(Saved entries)
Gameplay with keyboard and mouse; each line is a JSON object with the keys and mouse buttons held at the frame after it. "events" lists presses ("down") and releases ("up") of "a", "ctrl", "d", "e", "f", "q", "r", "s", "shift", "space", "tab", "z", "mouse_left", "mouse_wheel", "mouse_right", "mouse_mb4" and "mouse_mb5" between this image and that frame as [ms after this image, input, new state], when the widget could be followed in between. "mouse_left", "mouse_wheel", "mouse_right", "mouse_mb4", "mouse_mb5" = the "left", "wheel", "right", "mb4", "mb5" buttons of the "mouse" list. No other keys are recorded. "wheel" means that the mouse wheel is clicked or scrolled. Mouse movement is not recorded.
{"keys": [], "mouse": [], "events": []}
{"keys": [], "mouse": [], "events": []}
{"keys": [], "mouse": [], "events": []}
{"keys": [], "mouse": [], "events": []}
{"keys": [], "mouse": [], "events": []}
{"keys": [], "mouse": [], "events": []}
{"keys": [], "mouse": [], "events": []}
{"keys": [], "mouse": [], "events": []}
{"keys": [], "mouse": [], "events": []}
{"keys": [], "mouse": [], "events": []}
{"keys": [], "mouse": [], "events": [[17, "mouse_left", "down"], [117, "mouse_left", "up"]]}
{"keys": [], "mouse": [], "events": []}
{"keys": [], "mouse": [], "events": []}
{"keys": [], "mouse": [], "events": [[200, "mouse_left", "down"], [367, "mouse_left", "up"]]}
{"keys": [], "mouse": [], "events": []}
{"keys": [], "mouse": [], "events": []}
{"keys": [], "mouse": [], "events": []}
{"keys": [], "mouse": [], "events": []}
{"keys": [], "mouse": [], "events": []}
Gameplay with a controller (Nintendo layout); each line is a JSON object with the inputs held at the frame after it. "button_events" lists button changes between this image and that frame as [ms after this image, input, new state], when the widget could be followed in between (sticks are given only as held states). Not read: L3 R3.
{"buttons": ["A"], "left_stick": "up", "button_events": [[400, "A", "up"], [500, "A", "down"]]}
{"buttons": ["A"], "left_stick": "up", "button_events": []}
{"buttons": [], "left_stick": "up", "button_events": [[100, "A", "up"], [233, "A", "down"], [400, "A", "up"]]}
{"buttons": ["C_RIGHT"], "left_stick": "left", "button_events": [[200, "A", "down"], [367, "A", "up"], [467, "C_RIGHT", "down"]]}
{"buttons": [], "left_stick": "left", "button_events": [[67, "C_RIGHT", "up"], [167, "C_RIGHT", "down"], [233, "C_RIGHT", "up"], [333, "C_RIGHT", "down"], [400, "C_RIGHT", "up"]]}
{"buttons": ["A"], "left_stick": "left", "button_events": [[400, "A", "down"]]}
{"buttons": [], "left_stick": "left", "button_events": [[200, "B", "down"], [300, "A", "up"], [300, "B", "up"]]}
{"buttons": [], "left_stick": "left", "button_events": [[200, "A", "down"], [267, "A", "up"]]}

* Your goal: Write out every entry word for word.

* Written solution:
Gameplay with keyboard and mouse; each line is a JSON object with the keys and mouse buttons held at the frame after it. "events" lists presses ("down") and releases ("up") of "a", "ctrl", "d", "e", "f", "q", "r", "s", "shift", "space", "tab", "z", "mouse_left", "mouse_wheel", "mouse_right", "mouse_mb4" and "mouse_mb5" between this image and that frame as [ms after this image, input, new state], when the widget could be followed in between. "mouse_left", "mouse_wheel", "mouse_right", "mouse_mb4", "mouse_mb5" = the "left", "wheel", "right", "mb4", "mb5" buttons of the "mouse" list. No other keys are recorded. "wheel" means that the mouse wheel is clicked or scrolled. Mouse movement is not recorded.
{"keys": [], "mouse": [], "events": []}
{"keys": [], "mouse": [], "events": []}
{"keys": [], "mouse": [], "events": []}
{"keys": [], "mouse": [], "events": []}
{"keys": [], "mouse": [], "events": []}
{"keys": [], "mouse": [], "events": []}
{"keys": [], "mouse": [], "events": []}
{"keys": [], "mouse": [], "events": []}
{"keys": [], "mouse": [], "events": []}
{"keys": [], "mouse": [], "events": []}
{"keys": [], "mouse": [], "events": [[17, "mouse_left", "down"], [117, "mouse_left", "up"]]}
{"keys": [], "mouse": [], "events": []}
{"keys": [], "mouse": [], "events": []}
{"keys": [], "mouse": [], "events": [[200, "mouse_left", "down"], [367, "mouse_left", "up"]]}
{"keys": [], "mouse": [], "events": []}
{"keys": [], "mouse": [], "events": []}
{"keys": [], "mouse": [], "events": []}
{"keys": [], "mouse": [], "events": []}
{"keys": [], "mouse": [], "events": []}
Gameplay with a controller (Nintendo layout); each line is a JSON object with the inputs held at the frame after it. "button_events" lists button changes between this image and that frame as [ms after this image, input, new state], when the widget could be followed in between (sticks are given only as held states). Not read: L3 R3.
{"buttons": ["A"], "left_stick": "up", "button_events": [[400, "A", "up"], [500, "A", "down"]]}
{"buttons": ["A"], "left_stick": "up", "button_events": []}
{"buttons": [], "left_stick": "up", "button_events": [[100, "A", "up"], [233, "A", "down"], [400, "A", "up"]]}
{"buttons": ["C_RIGHT"], "left_stick": "left", "button_events": [[200, "A", "down"], [367, "A", "up"], [467, "C_RIGHT", "down"]]}
{"buttons": [], "left_stick": "left", "button_events": [[67, "C_RIGHT", "up"], [167, "C_RIGHT", "down"], [233, "C_RIGHT", "up"], [333, "C_RIGHT", "down"], [400, "C_RIGHT", "up"]]}
{"buttons": ["A"], "left_stick": "left", "button_events": [[400, "A", "down"]]}
{"buttons": [], "left_stick": "left", "button_events": [[200, "B", "down"], [300, "A", "up"], [300, "B", "up"]]}
{"buttons": [], "left_stick": "left", "button_events": [[200, "A", "down"], [267, "A", "up"]]}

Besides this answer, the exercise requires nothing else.